Do not bet against the House of India as you will bet against the House. What assures me of the inevitability is the fact that growth engines are revving notwithstanding most of whatever is happening inside and out. India weathered financial meltdown better than most. Even with ILFC/Mallya/Chit-fund, NPA of Indian banks is so much better than anything across the border. I have not seen a single ghost factory or town in three weeks. Demonetization did not kill SME’s, it gave them a pause that lasted all of four weeks, so to speak. Even in the realty sector – rightly viewed with awe and disgust at the same time for its volatile profile – people are calling current lull a welcome breather.
But most importantly, drivers of secular growth of India remain, just as always, its people. I am not talking about IIT’s, I am not even talking about engineers – arguably India has one too many now. I am talking about that remote village ten miles away from railroad track where only one train stops a day. I am talking about successful digital inclusion programs that bring local minds in sync with world outside. I am talking about newly cherished entrepreneurial goals – no unicorns here – to open up a roadside mechanic shop. I am talking about more democratic credit so a shopkeeper can offer better items, and so on. All of these are already working in India even in remotest corners.

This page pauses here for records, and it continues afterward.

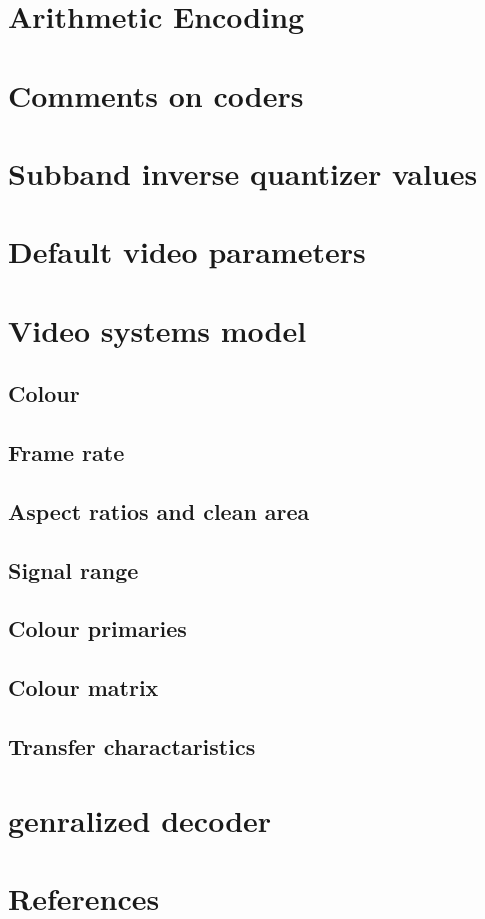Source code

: \appendix
\section{Arithmetic Encoding}
\section{Comments on coders}
\section{Subband inverse quantizer values}
\clearpage
\section{Default video parameters}

\clearpage
\section{Video systems model}
\subsection{Colour}
\subsection{Frame rate}
\subsection{Aspect ratios and clean area}
\subsection{Signal range}
\subsection{Colour primaries}
\subsection{Colour matrix}
\subsection{Transfer charactaristics}

\clearpage
\section{genralized decoder}

\clearpage
\section{References}

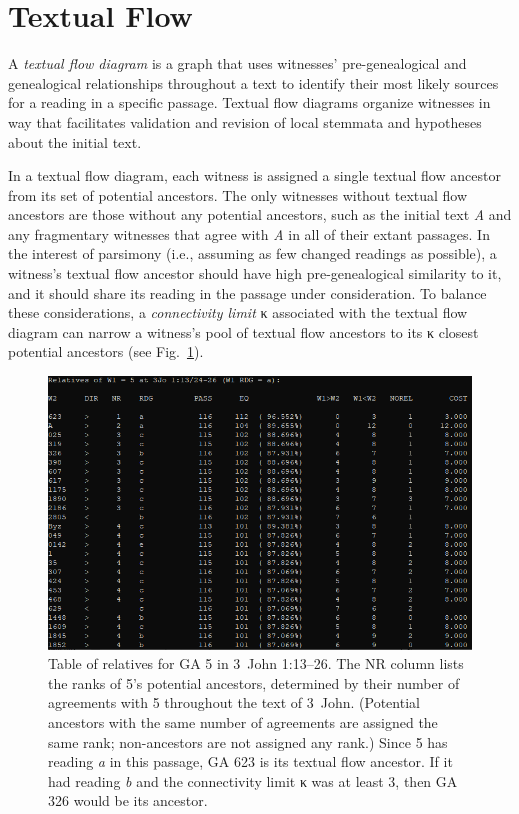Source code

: \documentclass[a4paper, 12pt]{article}
\begin{document}
	\newpage
	
	\section{Textual Flow}\label{sec:textual-flow}
	A \emph{textual flow diagram} is a graph that uses witnesses' pre-genealogical and genealogical relationships throughout a text to identify their most likely sources for a reading in a specific passage. Textual flow diagrams organize witnesses in way that facilitates validation and revision of local stemmata and hypotheses about the initial text.
	
	In a textual flow diagram, each witness is assigned a single textual flow ancestor from its set of potential ancestors. The only witnesses without textual flow ancestors are those without any potential ancestors, such as the initial text \emph{A} and any fragmentary witnesses that agree with \emph{A} in all of their extant passages. In the interest of parsimony (i.e., assuming as few changed readings as possible), a witness's textual flow ancestor should have high pre-genealogical similarity to it, and it should share its reading in the passage under consideration. To balance these considerations, a \emph{connectivity limit} κ associated with the textual flow diagram can narrow a witness's pool of textual flow ancestors to its κ closest potential ancestors (see Fig.~\ref{fig:find-relatives}).
	
	\begin{figure}[h!]
		\centering
		\includegraphics[width=\textwidth]{../graphics/find-relatives.png}
		\caption{Table of relatives for GA 5 in 3~John 1:13–26. The \textsf{NR} column lists the ranks of 5's potential ancestors, determined by their number of agreements with 5 throughout the text of 3~John. (Potential ancestors with the same number of agreements are assigned the same rank; non-ancestors are not assigned any rank.) Since 5 has reading \emph{a} in this passage, GA 623 is its textual flow ancestor. If it had reading \emph{b} and the connectivity limit κ was at least 3, then GA 326 would be its ancestor.}
		\label{fig:find-relatives}
	\end{figure}
	
\end{document}
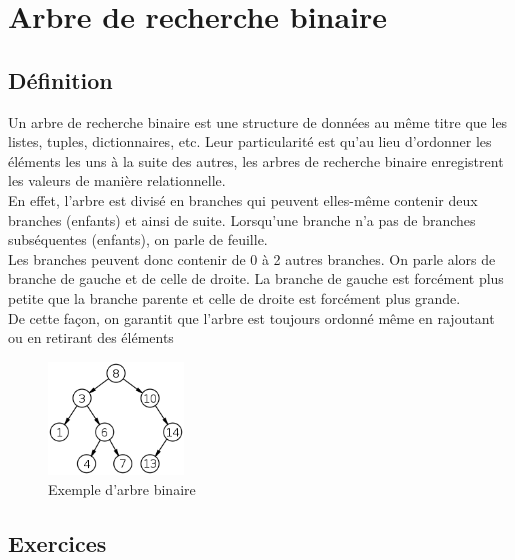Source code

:\newpage
\section{Arbre de recherche binaire}
\subsection{Définition}

Un arbre de recherche binaire est une structure de données au même titre que les listes, tuples, dictionnaires, etc. Leur particularité est qu'au lieu d'ordonner les éléments les uns à la suite des autres, les arbres de recherche binaire enregistrent les valeurs de manière relationnelle.\\

En effet, l'arbre est divisé en branches qui peuvent elles-même contenir deux branches (enfants) et ainsi de suite. Lorsqu'une branche n'a pas de branches subséquentes (enfants), on parle de feuille.\\

Les branches peuvent donc contenir de 0 à 2 autres branches. On parle alors de branche de gauche et de celle de droite. La branche de gauche est forcément plus petite que la branche parente et celle de droite est forcément plus grande.\\

De cette façon, on garantit que l'arbre est toujours ordonné même en rajoutant ou en retirant des éléments\\

\begin{figure}[h]
    \centering
    \includegraphics[width=0.32\textwidth]{img/binary-search-tree.png}
    \caption{Exemple d'arbre binaire}
\end{figure}

\subsection{Exercices}

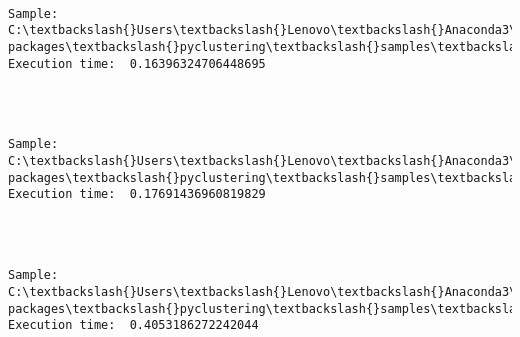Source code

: \documentclass[11pt]{article}
\begin{document}
    \begin{center}
    \end{center}
    { \hspace*{\fill} \\}
    
    \begin{Verbatim}[commandchars=\\\{\}]
Sample:  C:\textbackslash{}Users\textbackslash{}Lenovo\textbackslash{}Anaconda3\textbackslash{}lib\textbackslash{}site-packages\textbackslash{}pyclustering\textbackslash{}samples\textbackslash{}samples\textbackslash{}fcps\textbackslash{}TwoDiamonds.data 		Execution time:  0.16396324706448695 


    \end{Verbatim}

    \begin{center}
    \end{center}
    { \hspace*{\fill} \\}
    
    \begin{Verbatim}[commandchars=\\\{\}]
Sample:  C:\textbackslash{}Users\textbackslash{}Lenovo\textbackslash{}Anaconda3\textbackslash{}lib\textbackslash{}site-packages\textbackslash{}pyclustering\textbackslash{}samples\textbackslash{}samples\textbackslash{}fcps\textbackslash{}WingNut.data 		Execution time:  0.17691436960819829 


    \end{Verbatim}

    \begin{center}
    \end{center}
    { \hspace*{\fill} \\}
    
    \begin{Verbatim}[commandchars=\\\{\}]
Sample:  C:\textbackslash{}Users\textbackslash{}Lenovo\textbackslash{}Anaconda3\textbackslash{}lib\textbackslash{}site-packages\textbackslash{}pyclustering\textbackslash{}samples\textbackslash{}samples\textbackslash{}fcps\textbackslash{}Chainlink.data 		Execution time:  0.4053186272242044 


    \end{Verbatim}
\end{document}
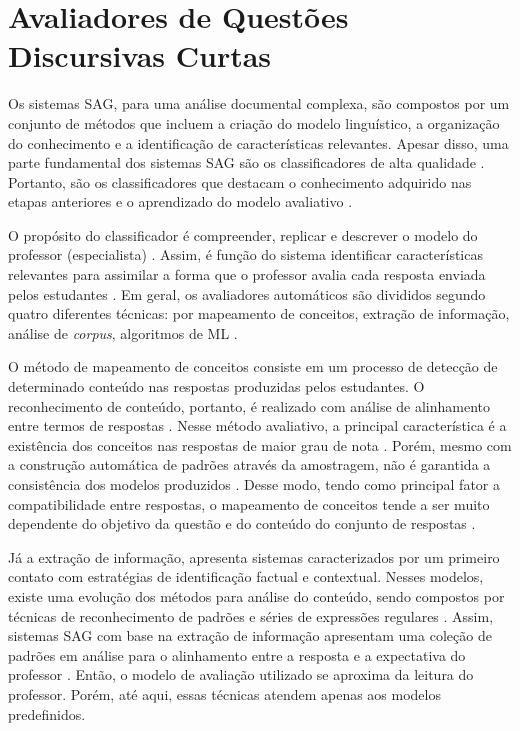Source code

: \section{Avaliadores de Questões Discursivas Curtas}

Os sistemas SAG, para uma análise documental complexa, são compostos por um conjunto de métodos que incluem a criação do modelo linguístico, a organização do conhecimento e a identificação de características relevantes. Apesar disso, uma parte fundamental dos sistemas SAG são os classificadores de alta qualidade \cite{funayama2020}. Portanto, são os classificadores que destacam o conhecimento adquirido nas etapas anteriores e o aprendizado do modelo avaliativo \cite{mohler2011}.

O propósito do classificador é compreender, replicar e descrever o modelo do professor (especialista) \cite{yang2021}. Assim, é função do sistema identificar características relevantes para assimilar a forma que o professor avalia cada resposta enviada pelos estudantes \cite{jordan2012, mao2018}. Em geral, os avaliadores automáticos são divididos segundo quatro diferentes técnicas: por mapeamento de conceitos, extração de informação, análise de \textit{corpus}, algoritmos de ML \cite{burrows2015}. 

O método de mapeamento de conceitos consiste em um processo de detecção de determinado conteúdo nas respostas produzidas pelos estudantes. O reconhecimento de conteúdo, portanto, é realizado com análise de alinhamento entre termos de respostas \cite{jimenez2013, zhang2020}. Nesse método avaliativo, a principal característica é a existência dos conceitos nas respostas de maior grau de nota \cite{kar2017, chakraborty2017}. Porém, mesmo com a construção automática de padrões através da amostragem, não é garantida a consistência dos modelos produzidos \cite{azad2020}. Desse modo, tendo como principal fator a compatibilidade entre respostas, o mapeamento de conceitos tende a ser muito dependente do objetivo da questão e do conteúdo do conjunto de respostas \cite{filighera2020}.

Já a extração de informação, apresenta sistemas caracterizados por um primeiro contato com estratégias de identificação factual e contextual. Nesses modelos, existe uma evolução dos métodos para análise do conteúdo, sendo compostos por técnicas de reconhecimento de padrões e séries de expressões regulares \cite{ramachandran2015b, butcher2010}. Assim, sistemas SAG com base na extração de informação apresentam uma coleção de padrões em análise para o alinhamento entre a resposta e a expectativa do professor \cite{tan2020}. Então, o modelo de avaliação utilizado se aproxima da leitura do professor. Porém, até aqui, essas técnicas atendem apenas aos modelos predefinidos.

In Slumdog Millionaire Jamal and Latika survive everything, even doubts about each other. Every single character who bets against them gets eliminated –BollyHollywood anyone? I have a similar lesson.
A bearish stance against secular growth of India will be a sore loser. And I will remind that I told you so.
[Partha Chakraborty is CEO of Switchboard Systems. All opinions are of the Author alone and do not necessarily represent that of Switchboard Systems. The author alone is responsible for any error or omission.]